> Informazioni estratte:

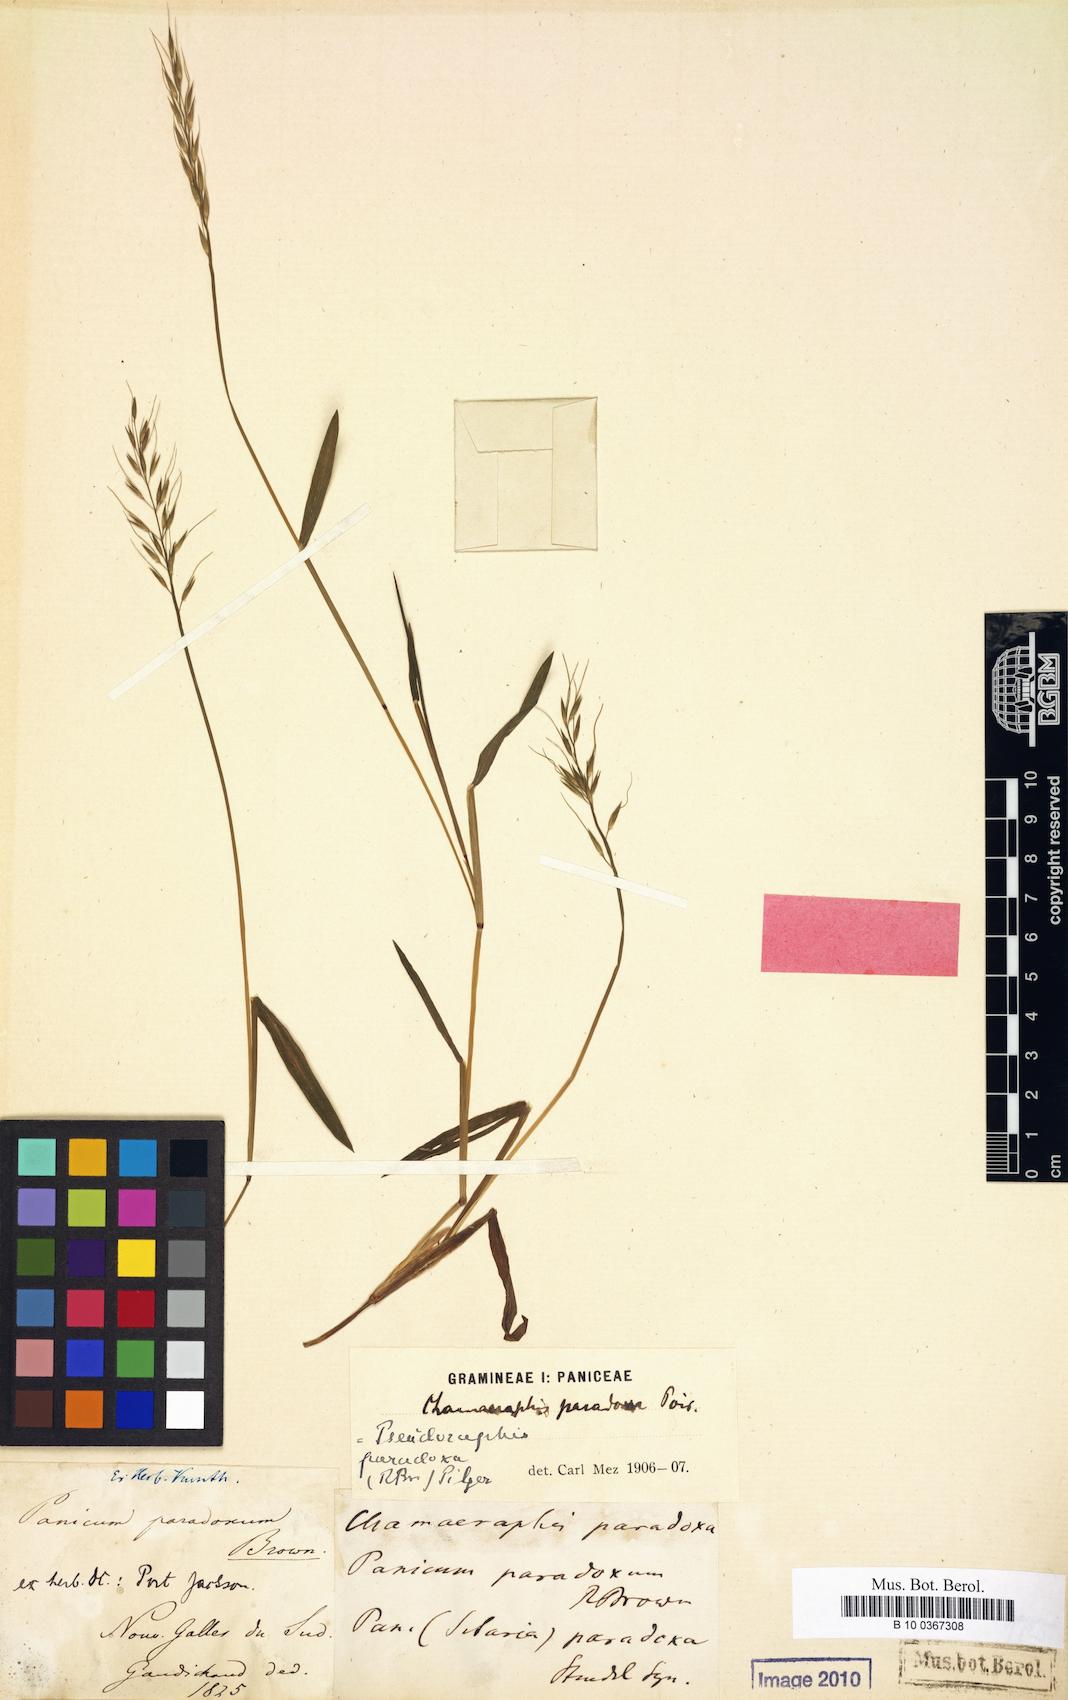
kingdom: Plantae
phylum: Tracheophyta
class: Liliopsida
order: Poales
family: Poaceae
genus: Pseudoraphis
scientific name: Pseudoraphis paradoxa
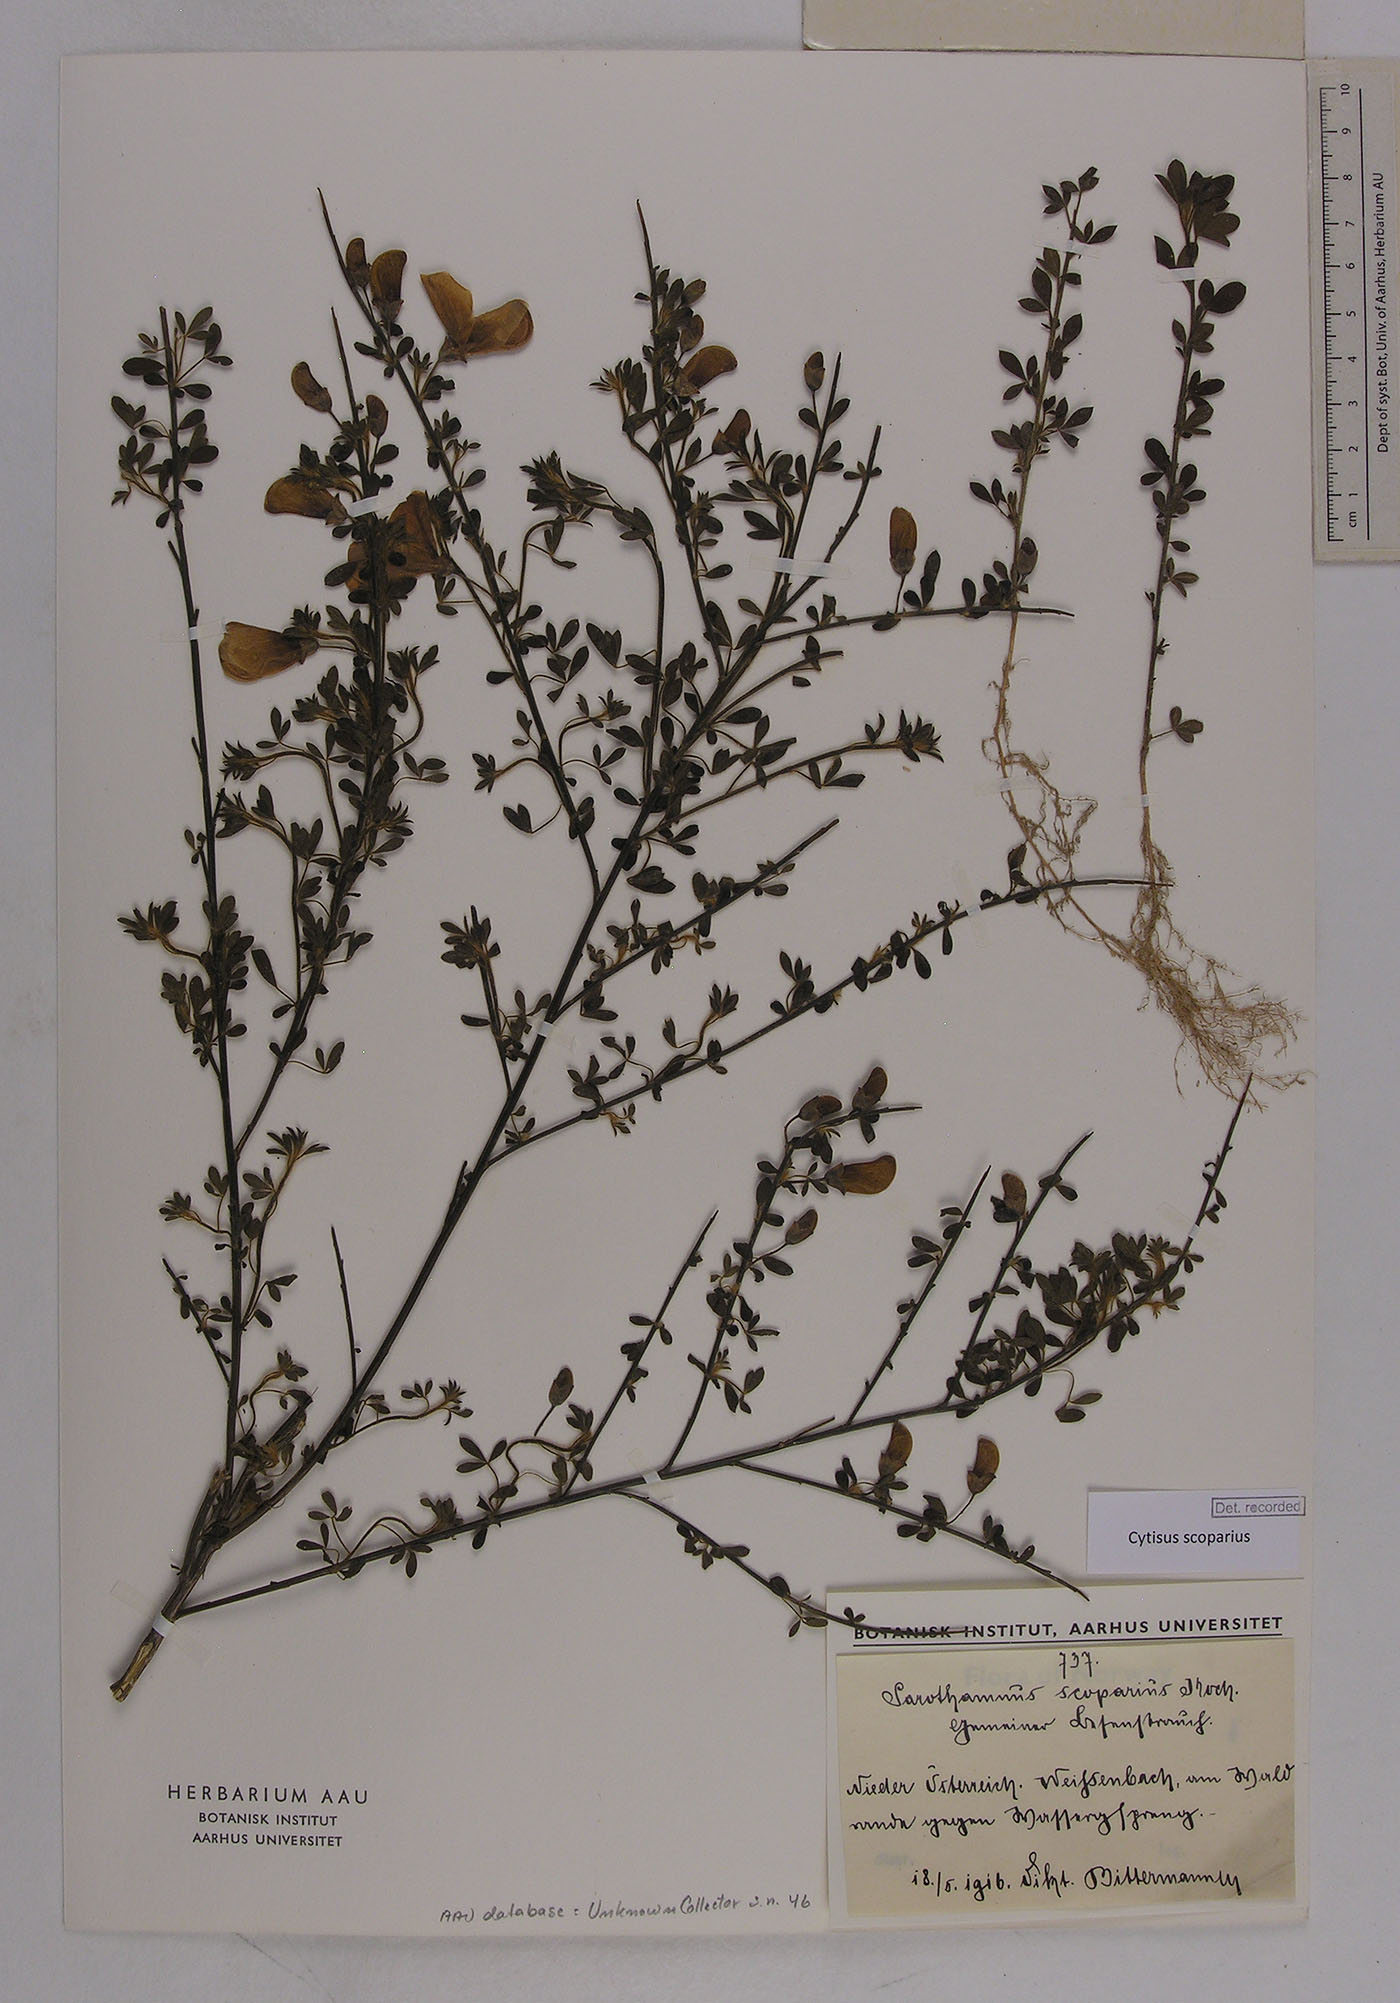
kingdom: Plantae
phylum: Tracheophyta
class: Magnoliopsida
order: Fabales
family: Fabaceae
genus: Cytisus
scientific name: Cytisus scoparius
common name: Scotch broom
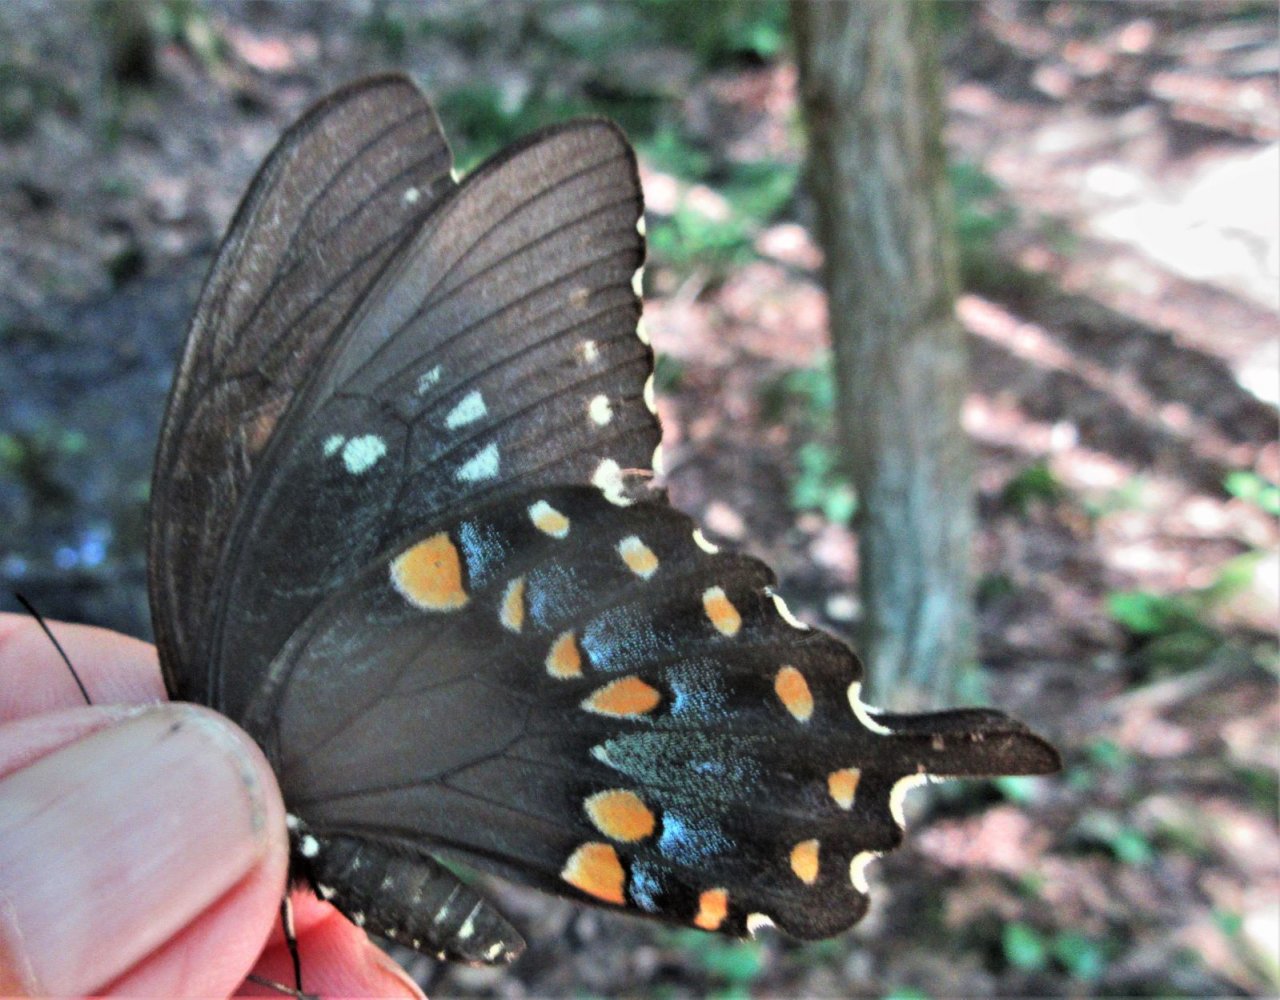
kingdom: Animalia
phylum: Arthropoda
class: Insecta
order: Lepidoptera
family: Papilionidae
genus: Pterourus
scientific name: Pterourus troilus
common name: Spicebush Swallowtail
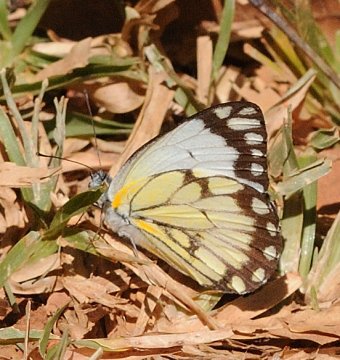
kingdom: Animalia
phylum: Arthropoda
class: Insecta
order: Lepidoptera
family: Pieridae
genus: Belenois
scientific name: Belenois creona
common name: African Caper
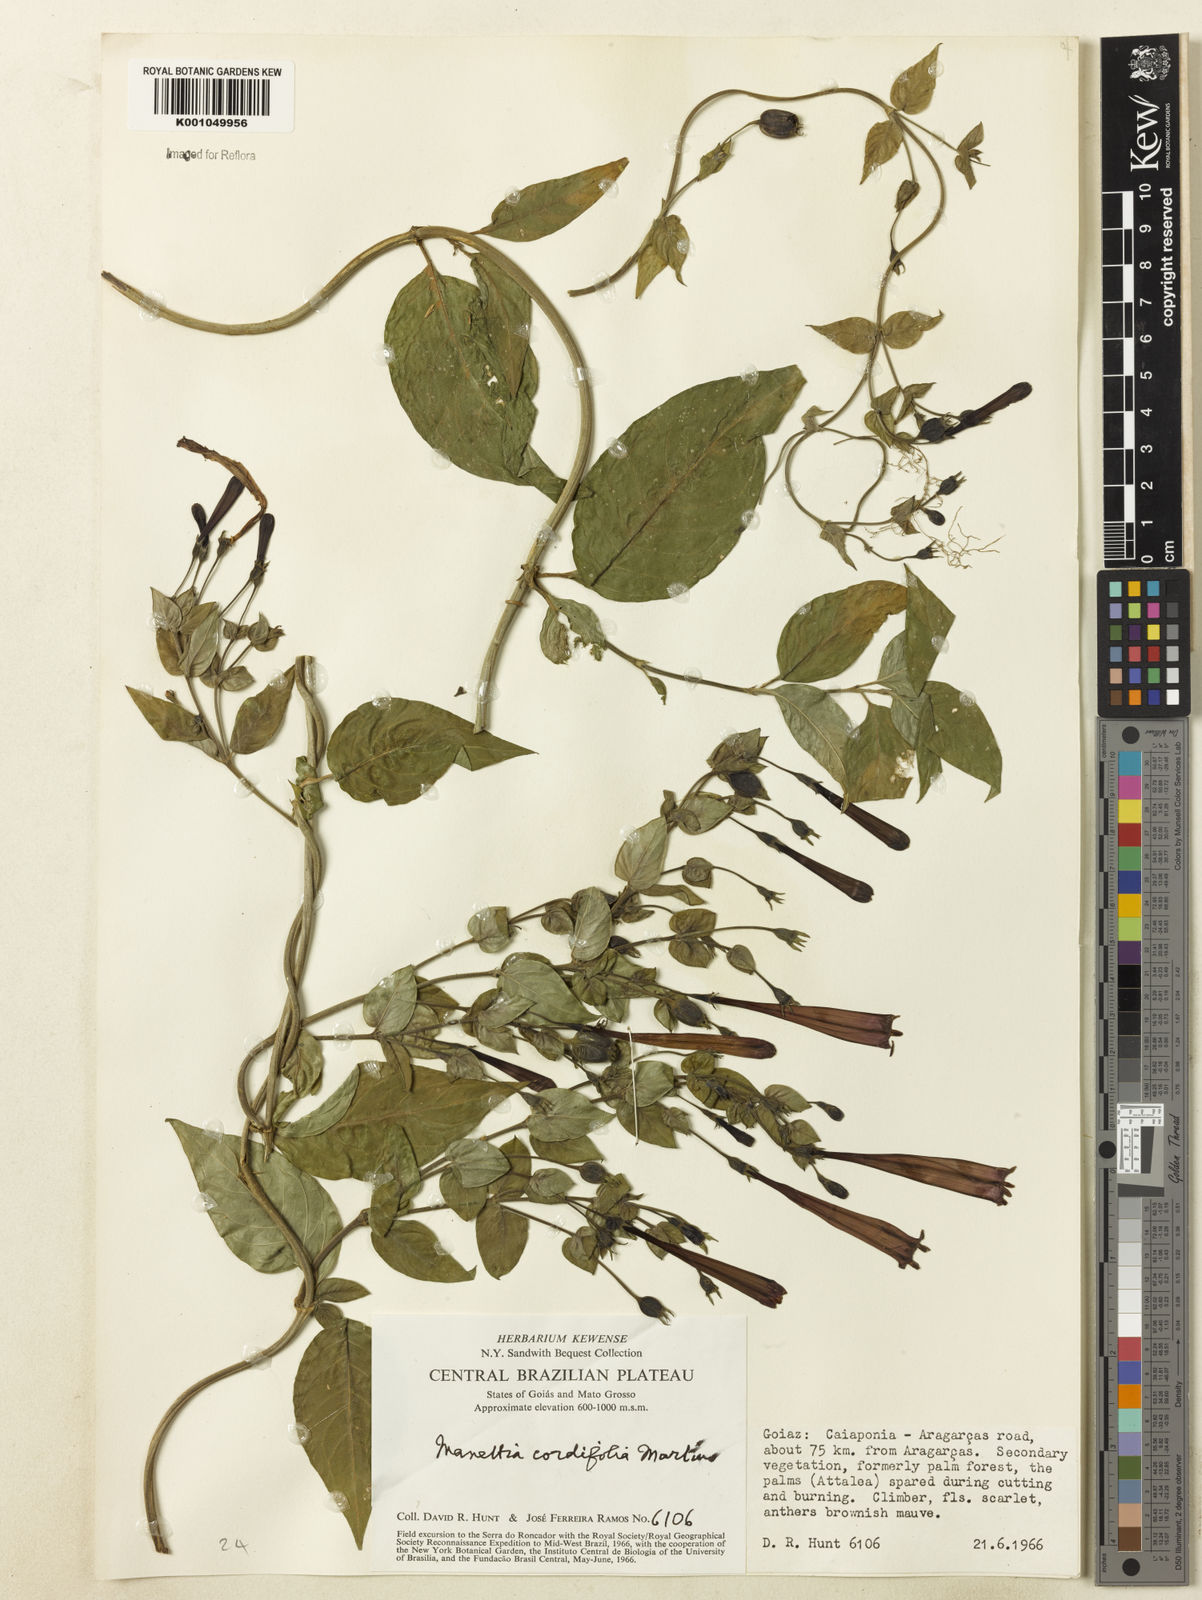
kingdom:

> Consegna: Puoi riscrivere le righe dei record qui sopra sostituendo "common name" con "vernacular name" in tutti i record, lasciando invariato tutto il resto? Non includere le immagini nella risposta.

> Risultato del compito:
kingdom: Plantae
phylum: Tracheophyta
class: Liliopsida
order: Poales
family: Poaceae
genus: Pseudoraphis
scientific name: Pseudoraphis paradoxa
kingdom: Plantae
phylum: Tracheophyta
class: Magnoliopsida
order: Fabales
family: Fabaceae
genus: Cytisus
scientific name: Cytisus scoparius
vernacular name: Scotch broom
kingdom: Animalia
phylum: Arthropoda
class: Insecta
order: Lepidoptera
family: Papilionidae
genus: Pterourus
scientific name: Pterourus troilus
vernacular name: Spicebush Swallowtail
kingdom: Animalia
phylum: Arthropoda
class: Insecta
order: Lepidoptera
family: Pieridae
genus: Belenois
scientific name: Belenois creona
vernacular name: African Caper
kingdom:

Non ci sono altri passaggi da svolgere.